* _ASSIGNED TASK_: Report how many lines of the listing include the word "Care"; nothing else should be written.

* _STUDY MATERIAL_:
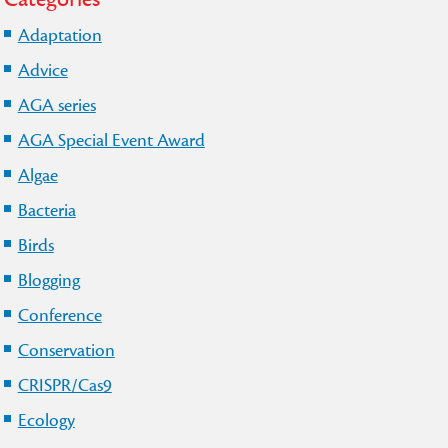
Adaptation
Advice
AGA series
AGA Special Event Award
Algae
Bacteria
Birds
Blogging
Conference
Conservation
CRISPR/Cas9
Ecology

---

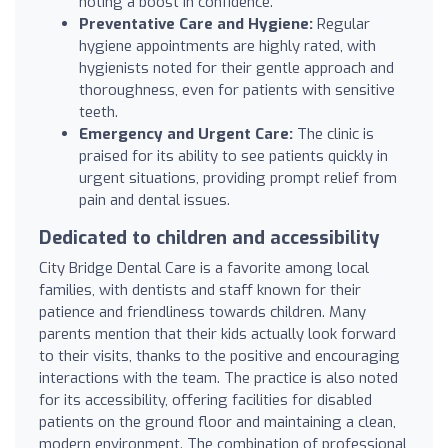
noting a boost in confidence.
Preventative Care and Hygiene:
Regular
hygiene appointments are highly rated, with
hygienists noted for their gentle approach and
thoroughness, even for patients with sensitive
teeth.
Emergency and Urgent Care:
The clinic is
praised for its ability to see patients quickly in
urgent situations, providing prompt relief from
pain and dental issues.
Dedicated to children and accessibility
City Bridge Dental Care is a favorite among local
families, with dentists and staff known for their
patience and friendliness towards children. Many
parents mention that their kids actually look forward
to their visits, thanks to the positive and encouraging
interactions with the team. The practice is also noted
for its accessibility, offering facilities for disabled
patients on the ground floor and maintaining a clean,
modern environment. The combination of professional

* _ANSWER TO THIS TASK_: 3